I'm amazed it took this long to decide he's lying. That's my 4 corners, I just need 'he's cheating' and LTB for a full house.

OP, unless you are trying to get mad enough to break up with someone this is really not a great place for relationship advice.

burnoutbabe · 31/05/2020 19:34

I'd be wondering if

The bbq person said DO NOT INVITE X

or

Bbq person said to be "come over to a bbq" and bf doesn't want you there

As I'd be wondering what on earth happened if it was the first one. And why bf was happy with that.

OhTheRoses · 31/05/2020 19:36

Well the friend can only invite 6 people. Assume you and bf are not social distancing as he squeezed yr hips. Say that as a mother of a 25 year old who has not seen his gf of 6 months or more because they are following the rules.

Thonk everythong's a bit weird at present and people have maybe forvotten boundaries.

Samtsirch · 31/05/2020 19:37

I think he could have been more tactful, perhaps said something along the lines of « it’s just a few of us, no partners though, sorry «.
But if you both do things separately as well as together then I wouldn’t upset your self over it.
My partner sees his friends without me and vice versa, try not to overthink it, it doesn’t seem that he was deliberately trying to hurt you.

Pebblexox · 31/05/2020 19:37

I don't get why people assume it's something shady? 😂
Could it not just be that give you're only allowed to see 5 other people that the friend doesn't have space for an extra body. It sounds to me the bf just wanted to make the point clear so she didn't get upset when he didn't actually bring her.
Honestly, it may have come across a little rude but I don't see how weve come to conclusions of you need to dump him and he's lying Hmm

ChewaBewaNewaCewa · 31/05/2020 19:38

My only guess why im not invited is either because 'boys only' or '6 people rule' but im not about to send him a message now saying 'WHY AM I NOT INVITED?' Grin

I just wanted some perspectives as I got home when he left and thought 'why did he say that?' but maybe he didnt mean it as abrubtly as it came out.
I'm not about to dump him, just wanted thoughts before i overthink haha

OP posts:
Nevertouchakoala · 31/05/2020 19:39

Weird.

BessMarvin · 31/05/2020 19:39

The wording sounds rude. Like he could have said oh it's just a guys / ex work colleagues/ whatever thing. Instead it sounds like it's specifically about you.

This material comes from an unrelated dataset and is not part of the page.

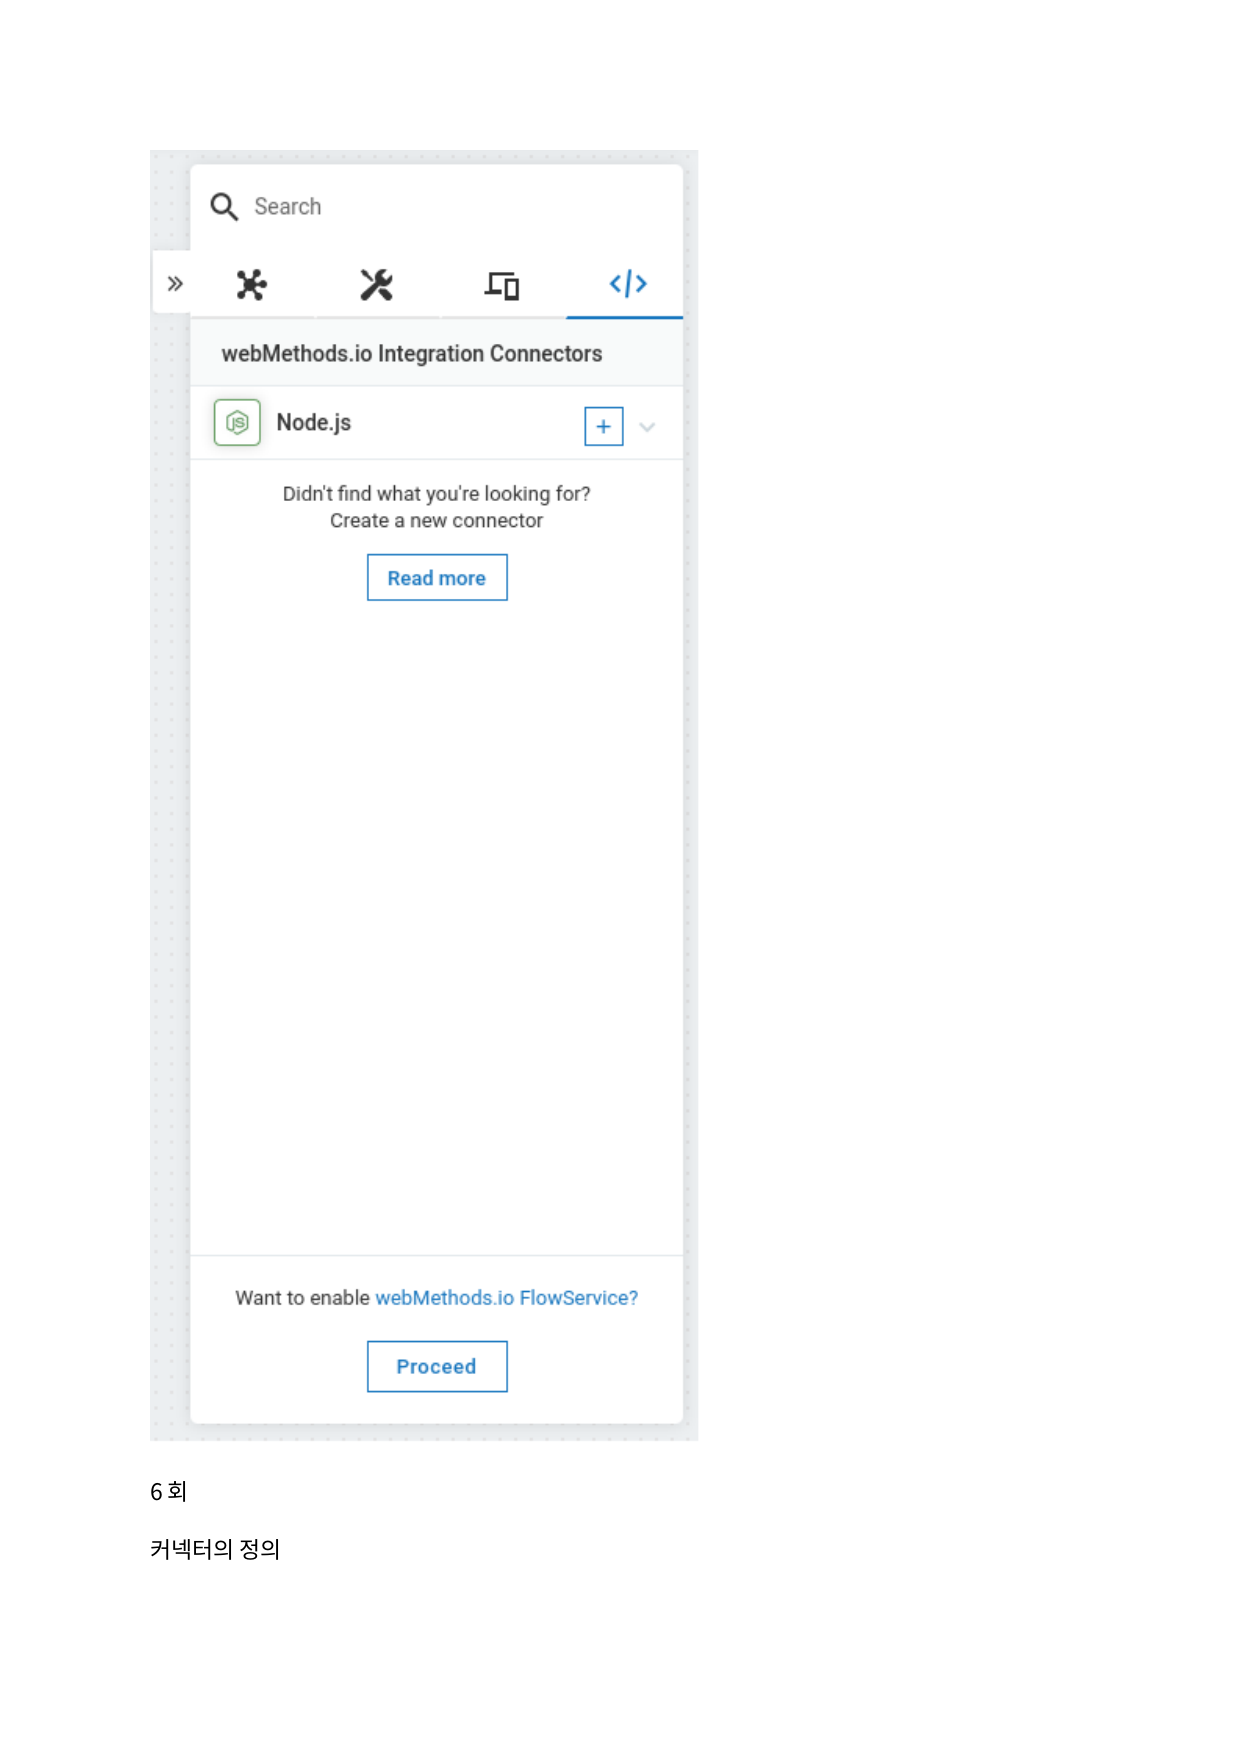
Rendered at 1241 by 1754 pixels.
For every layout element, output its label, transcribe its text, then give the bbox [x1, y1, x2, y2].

text 6회 [150, 1473, 1090, 1507]
text 커넥터의 정의 [150, 1532, 1090, 1565]
picture [150, 150, 699, 1449]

ChewaBewaNewaCewa · 31/05/2020 19:40

@OhTheRoses ermmmm excuse me?
I went 4 months without seeing my boyfriens and have both been furloughed and havent really left the house.
Humans need physical contact and if him squeezing my hips is such a terrible awful devilish thing then i think it's a sad world we live in

OP posts:
BoomBoomsCousin · 31/05/2020 19:40

He was a little brusque in how he told you. Given he blurted it out, I would have taken it as him thinking you probably should be invited but either he didn’t want you to go for some reason, or he’d asked and been told no/forgot to mention you when catching up the friend, so couldn’t invite you along.

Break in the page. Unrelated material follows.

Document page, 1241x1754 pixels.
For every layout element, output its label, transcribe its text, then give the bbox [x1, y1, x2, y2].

Obviously there are some ways that either of those situations could be bad, but for the most part it’s fairly normal to want some of your life to be just you and not you & your partner as a unit.

I could see it bugging me if it seemed to be that he was expecting me to kick up a fuss about it or to somehow be annoyed at him going when I wasn’t because it would indicate he didn’t really know me that well and may be that he saw me as a burden in someway. That would annoy me and may be make me question how he saw me and what role I played in his life a bit.

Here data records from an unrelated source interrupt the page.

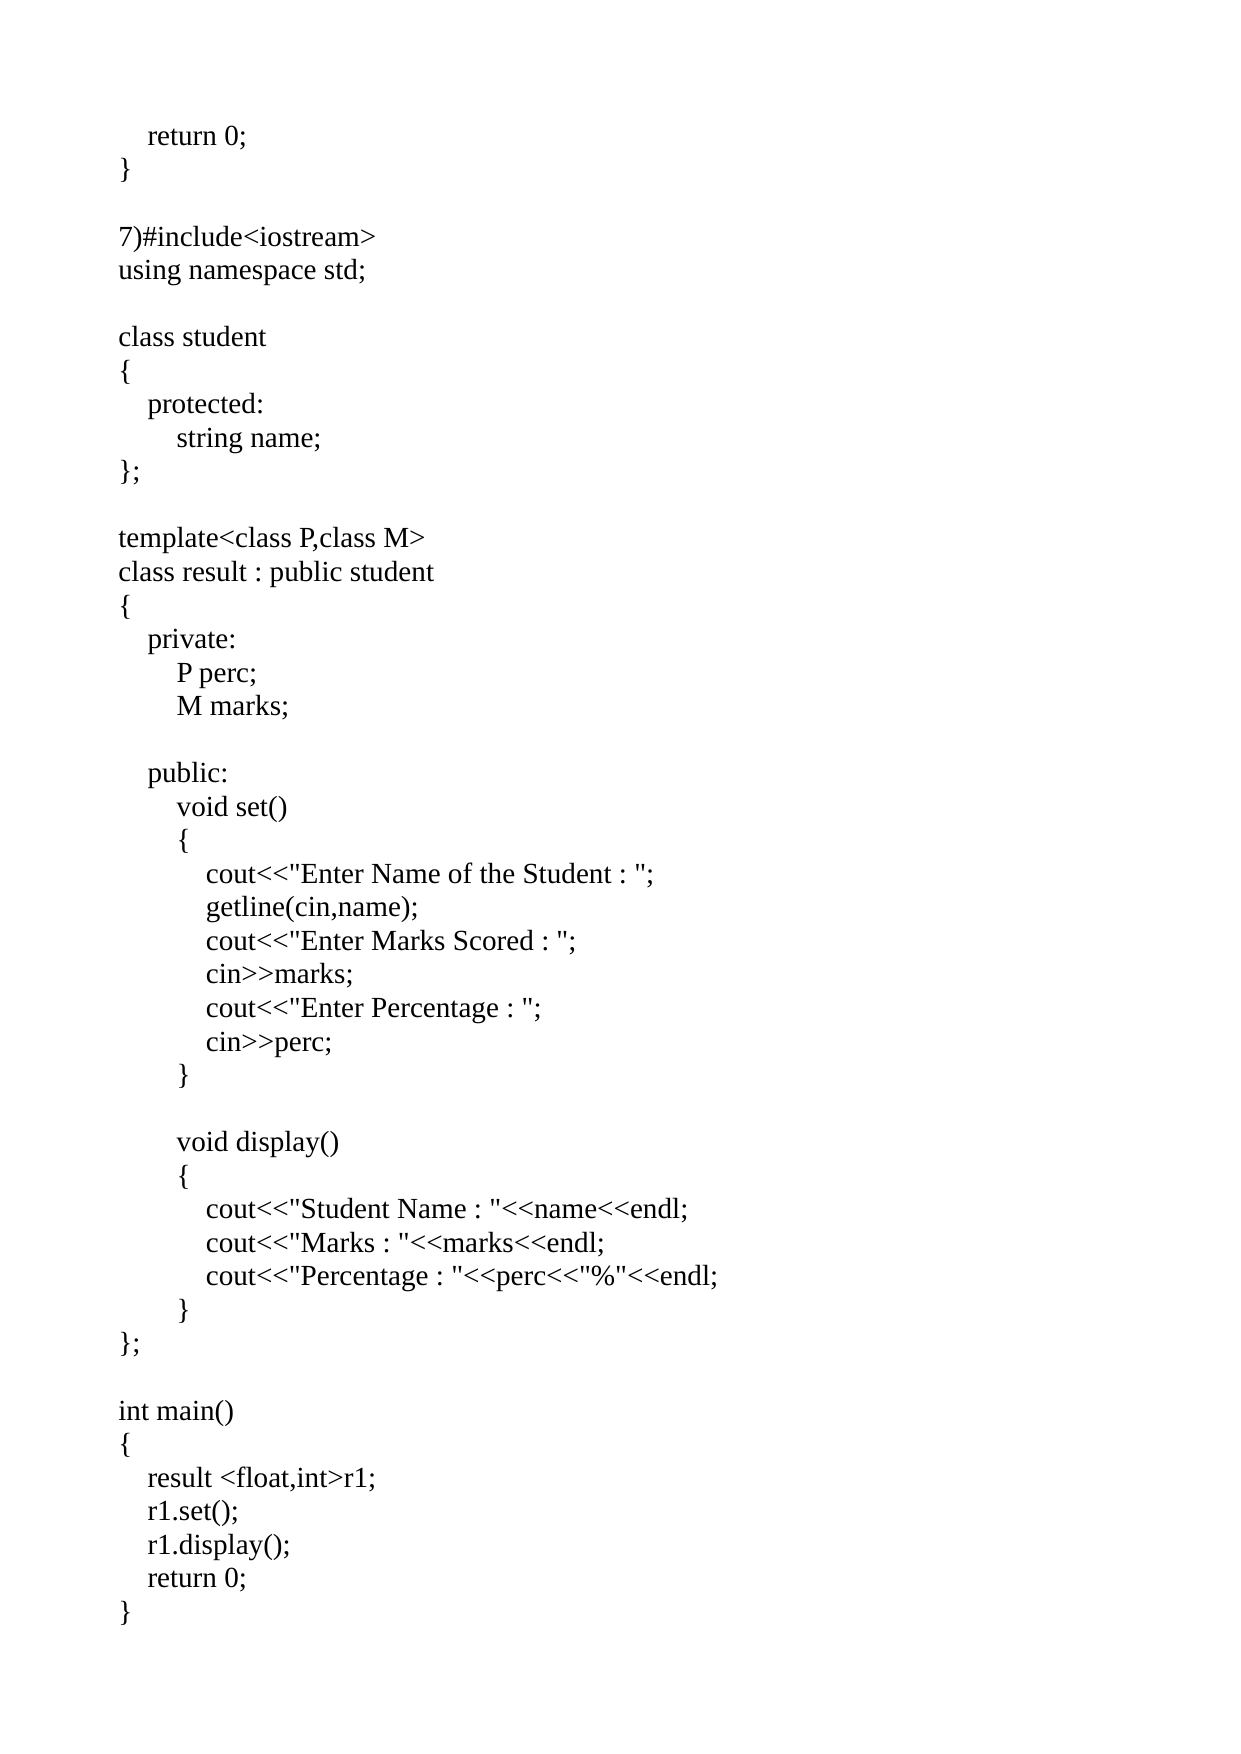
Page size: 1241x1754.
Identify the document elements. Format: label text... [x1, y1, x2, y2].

text } [118, 1057, 1122, 1091]
text } [118, 1594, 1122, 1627]
text class result : public student [118, 554, 1122, 588]
text void display() [118, 1124, 1122, 1158]
text { [118, 822, 1122, 856]
text return 0; [118, 118, 1122, 152]
text } [118, 1292, 1122, 1326]
text }; [118, 1326, 1122, 1359]
text string name; [118, 420, 1122, 453]
text cout<<"Student Name : "<<name<<endl; [118, 1191, 1122, 1225]
text } [118, 152, 1122, 185]
text cout<<"Enter Name of the Student : "; [118, 856, 1122, 889]
text cout<<"Enter Marks Scored : "; [118, 923, 1122, 957]
text P perc; [118, 655, 1122, 688]
text cout<<"Marks : "<<marks<<endl; [118, 1225, 1122, 1258]
text private: [118, 621, 1122, 655]
text result <float,int>r1; [118, 1460, 1122, 1493]
text { [118, 1158, 1122, 1191]
text int main() [118, 1393, 1122, 1426]
text class student [118, 319, 1122, 353]
text 7)#include<iostream> [118, 219, 1122, 252]
text getline(cin,name); [118, 889, 1122, 923]
text protected: [118, 386, 1122, 420]
text r1.set(); [118, 1493, 1122, 1527]
text }; [118, 453, 1122, 487]
text { [118, 353, 1122, 386]
text { [118, 588, 1122, 621]
text M marks; [118, 688, 1122, 722]
text public: [118, 755, 1122, 789]
text template<class P,class M> [118, 521, 1122, 554]
text using namespace std; [118, 252, 1122, 286]
text cin>>marks; [118, 957, 1122, 990]
text { [118, 1426, 1122, 1460]
text return 0; [118, 1560, 1122, 1594]
text cout<<"Percentage : "<<perc<<"%"<<endl; [118, 1258, 1122, 1292]
text void set() [118, 789, 1122, 822]
text cin>>perc; [118, 1024, 1122, 1057]
text cout<<"Enter Percentage : "; [118, 990, 1122, 1024]
text r1.display(); [118, 1527, 1122, 1560]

But, as I say, I don’t think the brusqueness necessarily means that. So if it’s the only thing he’s said along these lines YAprobablyBU.

I8toys · 31/05/2020 19:44

Dick thing to say.

BumbleBeee69 · 31/05/2020 19:45

He's NOT a keeper OP.. Flowers

burnoutbabe · 31/05/2020 19:46

I think if he had said "sorry it's only 6 people" that would have made more sense.